Interestingly, the screenplay omits one element. Heading the Zebra Arctic operation is the older brother of the British secret agent, giving him a secondary reason for his mission, and the potential for emotional reaction on finding his sibling dead.
Sometimes screenwriters just seem to earn their keep by changing names for no apparent reason. So the book’s Commander Swanson becomes Ferraday (Rock Hudson) and British agent Dr Carpenter is renamed David Jones minus medical degree. All the initial sabotage comes from the fertile mind of the author and long before Tom Clancy, beginning with The Hunt for Red October, invented a brand-new publishing genre concentrating on military detail, MacLean reveals an extraordinary grasp of every detail of a nuclear submarine, the Arctic, the weather and what exactly might go wrong from a fire on board or should the vessel lose speed.
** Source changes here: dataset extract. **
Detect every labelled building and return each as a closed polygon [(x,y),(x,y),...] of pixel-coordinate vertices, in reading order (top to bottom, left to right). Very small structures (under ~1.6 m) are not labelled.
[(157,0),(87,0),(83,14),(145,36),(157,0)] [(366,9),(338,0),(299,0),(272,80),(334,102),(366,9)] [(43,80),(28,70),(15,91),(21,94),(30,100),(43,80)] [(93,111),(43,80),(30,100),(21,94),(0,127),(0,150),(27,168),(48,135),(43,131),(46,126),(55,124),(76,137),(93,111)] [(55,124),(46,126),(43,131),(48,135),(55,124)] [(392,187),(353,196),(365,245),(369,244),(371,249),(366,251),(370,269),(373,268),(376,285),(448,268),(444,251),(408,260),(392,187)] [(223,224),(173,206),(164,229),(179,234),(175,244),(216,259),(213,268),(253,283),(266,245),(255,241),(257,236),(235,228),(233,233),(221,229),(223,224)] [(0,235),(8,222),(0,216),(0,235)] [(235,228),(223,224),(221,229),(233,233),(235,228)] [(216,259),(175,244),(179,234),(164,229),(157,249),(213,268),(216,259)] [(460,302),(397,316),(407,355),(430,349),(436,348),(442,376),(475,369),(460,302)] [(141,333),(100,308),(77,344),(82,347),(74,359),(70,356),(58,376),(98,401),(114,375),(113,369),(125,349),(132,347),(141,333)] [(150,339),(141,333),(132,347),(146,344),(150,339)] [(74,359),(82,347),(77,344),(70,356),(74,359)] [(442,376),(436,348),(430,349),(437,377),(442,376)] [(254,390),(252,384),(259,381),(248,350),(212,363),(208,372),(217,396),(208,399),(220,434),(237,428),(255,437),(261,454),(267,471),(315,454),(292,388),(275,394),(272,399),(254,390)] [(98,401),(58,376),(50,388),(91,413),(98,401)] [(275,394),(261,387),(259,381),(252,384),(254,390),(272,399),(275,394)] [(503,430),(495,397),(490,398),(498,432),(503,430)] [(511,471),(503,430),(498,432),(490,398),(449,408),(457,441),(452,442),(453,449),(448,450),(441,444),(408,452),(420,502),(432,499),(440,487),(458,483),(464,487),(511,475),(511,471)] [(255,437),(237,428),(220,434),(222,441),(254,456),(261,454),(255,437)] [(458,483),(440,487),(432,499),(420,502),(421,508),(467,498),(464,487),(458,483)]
Neither would you recognise Rock Hudson in MacLean’s description of the submarine commander as “short, plump…(and) a pink cherubic face.” MacLean’s British agent is less arrogant and acerbic, keeps much more to himself, revealing his character at appropriate moments spaced through the book, than does the film’s David Jones. That Dr Carpenter, the narrator, knows massive amounts about everything means that he does not need to showboat like the filmic David Jones to prove he is in charge.
The book is a turbo-charged thrill ride. That the final piece of sabotage and its consequences last nearly 50 pages is proof of MacLean’s skill as a page-turner. Much as I enjoyed the film as it stands, it’s just a shame that Sturges did not follow the author into his astonishing climactic sequences.